Diesen haben die ÖDP sowie mehr als 50 Bürgerinitiativen organisiert. In der vergangenen Woche überschritt ihr Bürgerbegehren die Schwelle von knapp 34 000 gültigen Unterschriften, die notwendig sind, damit es zu einem Bürgerentscheid kommt. Laut Kreisverwaltungsreferat wurden 48 000 Signaturen überprüft, die ÖDP sprach sogar von "unglaublichen 52 000".

Mit der Initiative will sie den mit Steinkohle betriebenen Block 2 des Heizkraftwerks München-Nord spätestens zum Jahresende 2022 stilllegen. Hintergrund sind die Schadstoffemissionen der Anlage, in der jährlich rund 800 000 Tonnen Kohle verfeuert werden, um Strom und Fernwärme zu erzeugen. Über die Zulässigkeit des Begehrens entscheidet der Feriensenat des Stadtrats am Mittwoch. Stimmt er den Ausführungen des Direktoriums zu, dürfen die Münchner am 5. November - und damit am letzten Tag der Herbstferien - abstimmen.

Der Vorstoß der Anti-Kohle-Aktivisten wird von den städtischen Rechtsexperten prinzipiell als zulässig eingestuft: Gegen die Fragestellung wie auch die Stadt als Adressatin der Forderung gebe es keine juristischen Einwände. Betreiber des Kraftwerks sind die Stadtwerke München, die zu 100 Prozent der Stadt gehören. Das Direktorium, das direkt Oberbürgermeister Dieter Reiter (SPD) untersteht, lässt jedoch kein gutes Haar an der Argumentation der Kohlegegner. Sie sei in vielen Punkten "verzerrend, einseitig und teilweise auch unzutreffend". Dies führe aber nicht zu einer Unzulässigkeit des Bürgerbegehrens.

Stadtwerke warnen vor einer Stilllegung 2022

Bei einer Abschaltung des Meilers, die Zustimmung der Bundesnetzagentur vorausgesetzt, müssten anders als von den Initiativen behauptet "weitere Kraftwerkskapazitäten geschaffen werden". Das Rathaus macht sich damit die Argumente der Stadtwerke zu eigen, die vor einer Stilllegung im Jahr 2022 warnen.

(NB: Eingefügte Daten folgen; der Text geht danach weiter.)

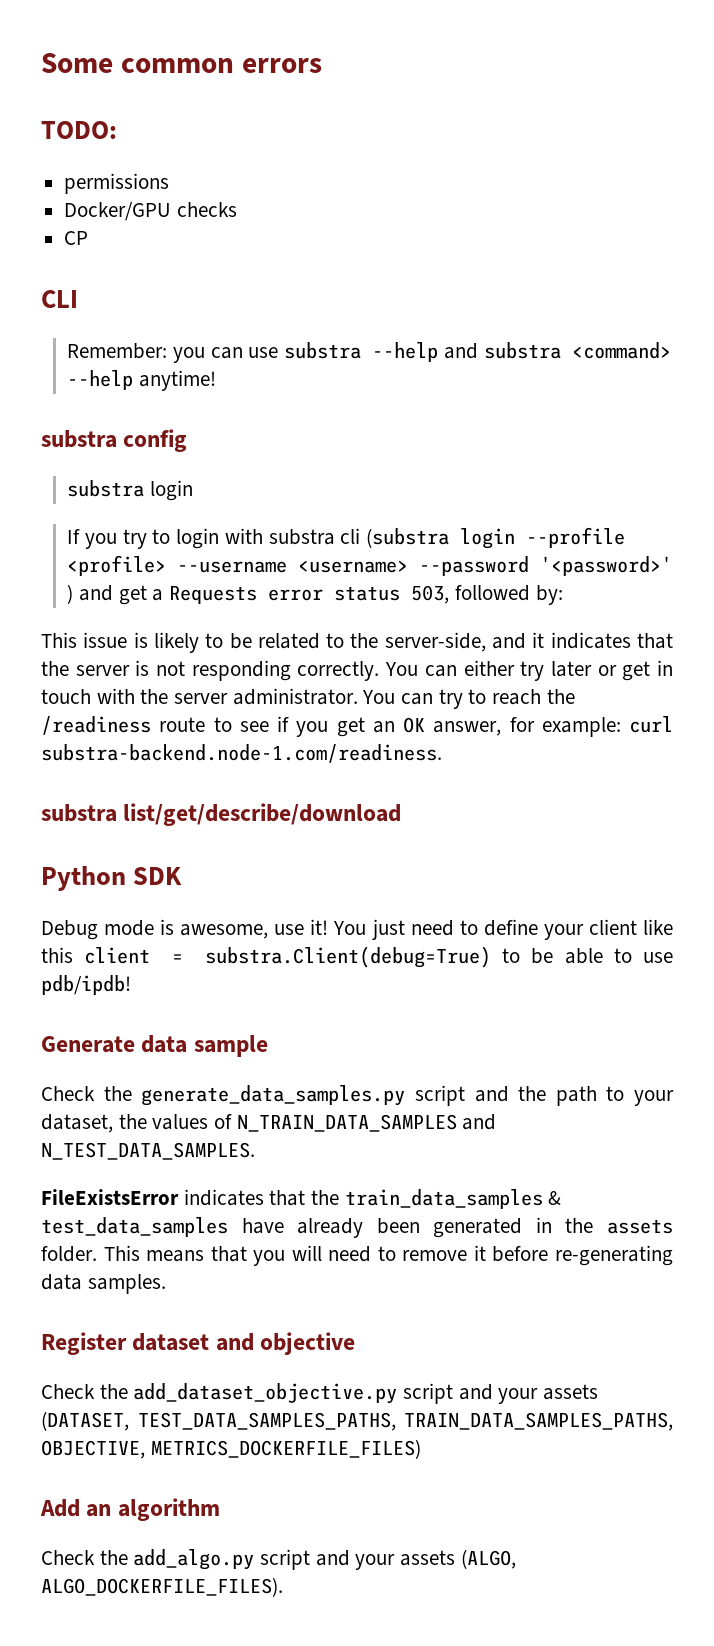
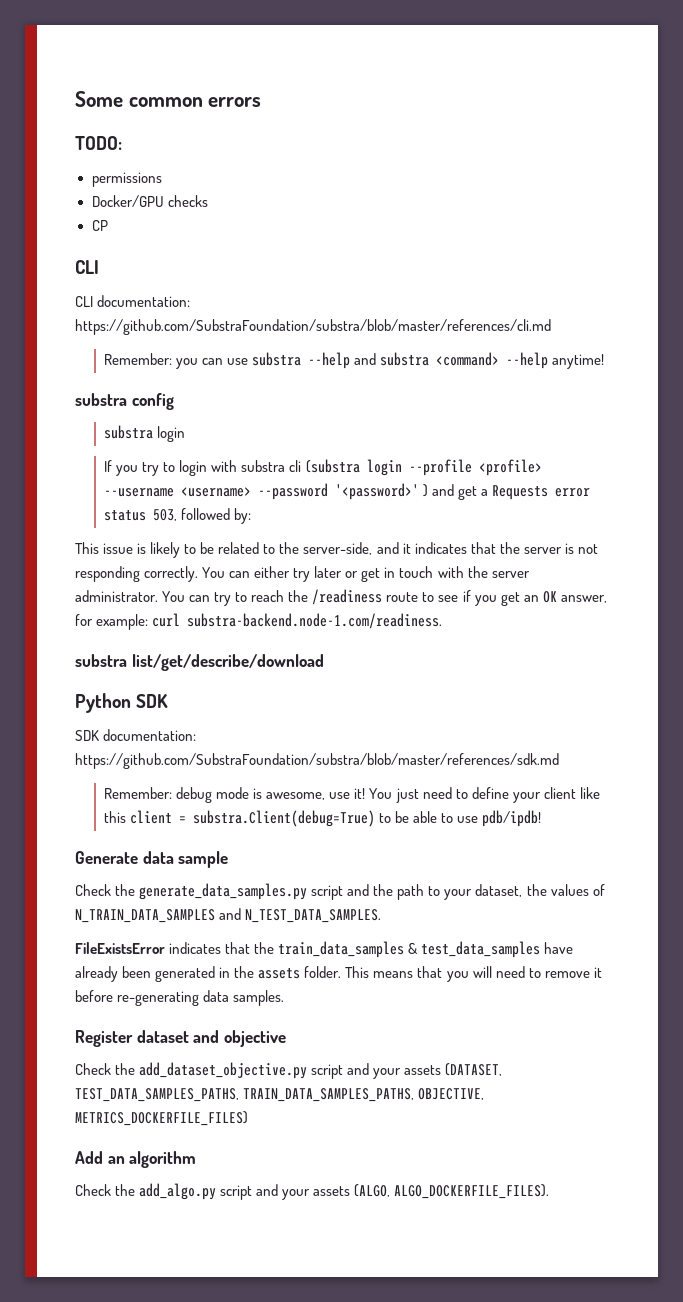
(78, 299) none -> [75,295,191,307] [75,319,551,335] // CLI documentation: https://github.com/SubstraFoundation/substra/blob/master/references/cli.md
[41,920,98,940] Debug -> [75,729,197,741] [75,753,559,769] [104,787,213,803] SDK documentation: https://github.com/SubstraFoundation/substra/blob/master/references/sdk.md // Remember: debug

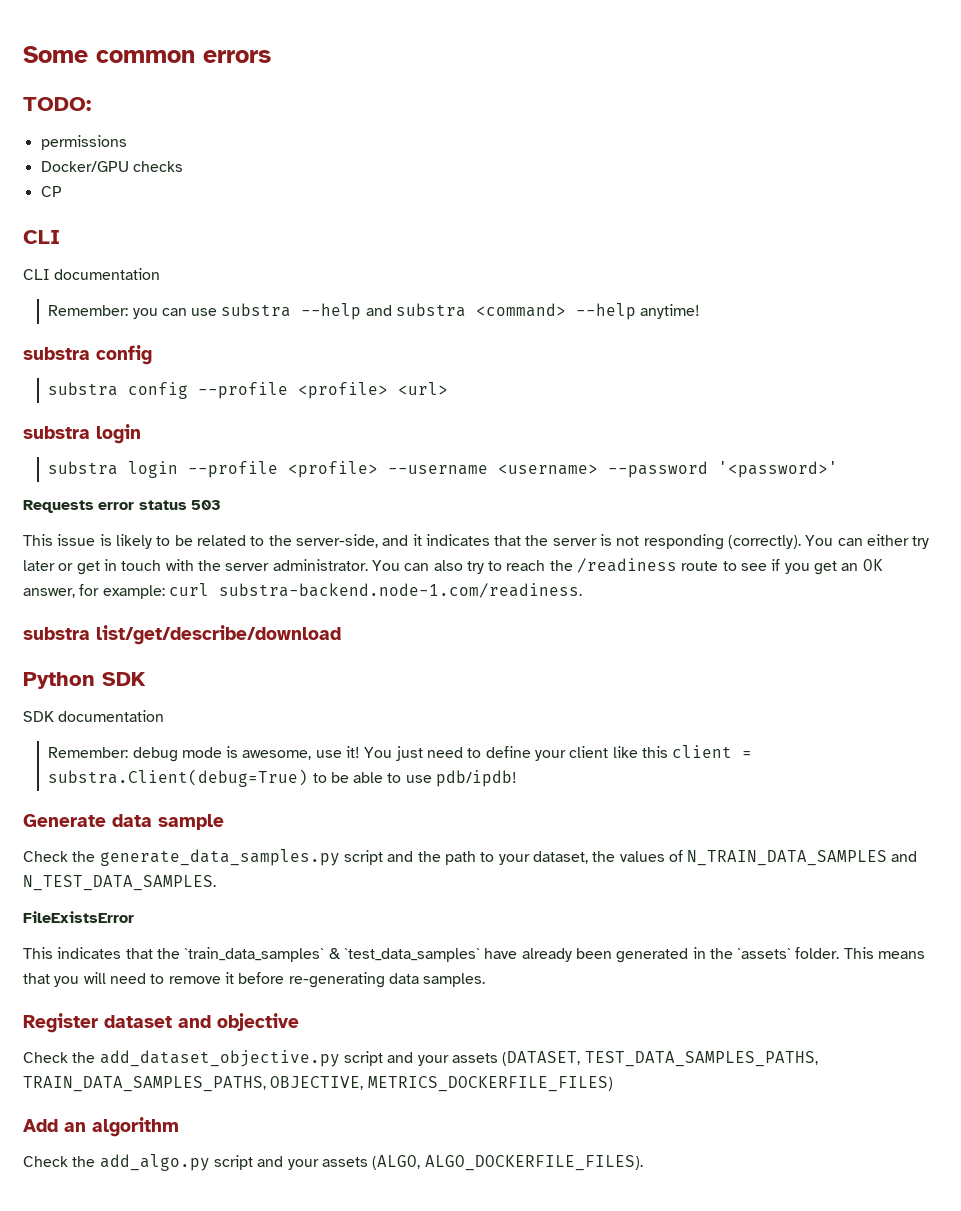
[97,295,191,307] [75,319,551,335] documentation: https://github.com/SubstraFoundation/substra/blob/master/references/cli.md -> [54,268,161,280] documentation
[157,426,186,442] [104,459,360,476] login // If you try to login with substra cli (substra -> [128,382,449,399] [23,424,141,444] [48,461,119,475] config --profile <profile> <url> // substra login // substra
[423,484,591,500] [104,508,252,524] ) and get a Requests error status 503, followed by: -> [23,500,221,513] // Requests error status 503
[144,566,199,582] correctly. -> [728,535,802,549] (correctly).
(211, 598) none -> [433,560,463,571] also
[103,729,197,741] [75,753,559,769] documentation: https://github.com/SubstraFoundation/substra/blob/master/references/sdk.md -> [58,710,165,722] documentation
[169,941,541,958] indicates that the train_data_samples & test_data_samples -> [23,947,480,962] // This indicates that the `train_data_samples` & `test_data_samples`
[258,968,301,979] assets -> [737,948,792,959] `assets`

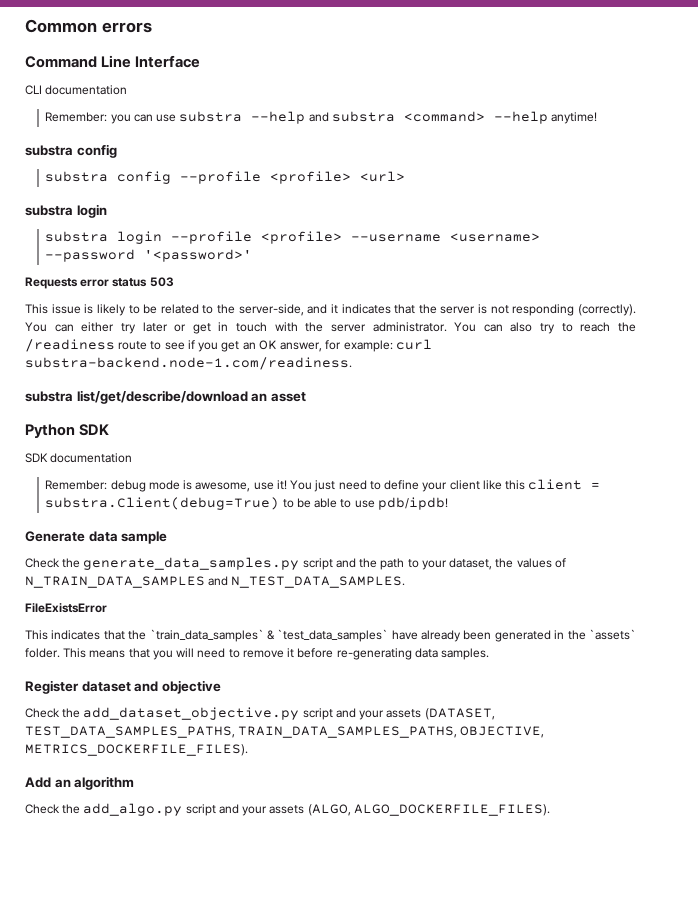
[23,46,195,63] Some common -> [25,19,97,33] Common
[23,97,91,111] [40,135,127,150] [40,161,183,172] [40,186,62,197] [23,230,60,244] TODO: // permissions // Docker/GPU checks // CP // CLI -> [25,55,201,68] Command Line Interface
(341, 635) none -> [251,392,306,402] an asset
[367,1076,613,1092] METRICS_DOCKERFILE_FILES) -> [25,744,248,756] METRICS_DOCKERFILE_FILES).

Nach den aktuellen Plänen der Stadt soll die Anlage noch bis 2027 oder längstens bis 2029 weiterlaufen. Auf längere Sicht sieht die Ausbauoffensive Erneuerbare Energien ohnehin vor, die Fernwärme auf erneuerbare Energien umzustellen.

Die Stadtratsmehrheit, das zeichnet sich schon vor der Sitzung deutlich ab, empfiehlt die Ablehnung der Initiative. Der Kohleblock sei noch für eine Übergangszeit notwendig, um die Strom- und Wärmeversorgung Münchens abzudecken und im Falle eines deutschlandweiten Blackouts zu sichern. Ihn kurzfristig abzuschalten, verursache Kosten in dreistelliger Millionenhöhe und bringe nahezu keine Minderung an Kohlendioxid-Emissionen - weil der Strom dann eben in anderen, teilweise älteren und weniger effektiven Kraftwerken erzeugt werden müsste.

Die Anti-Kohle-Initiativen verweisen hingegen darauf, dass der Block 2 die Luft intensiver verschmutze als der gesamte Münchner Straßenverkehr. Zudem, sagt Münchens ÖDP-Chef Thomas Prudlo, gebe es ja immer noch das Kraftwerk Süd. Dieses wird mit Gas betrieben und verursacht damit wesentlich weniger klimafeindliche Emissionen.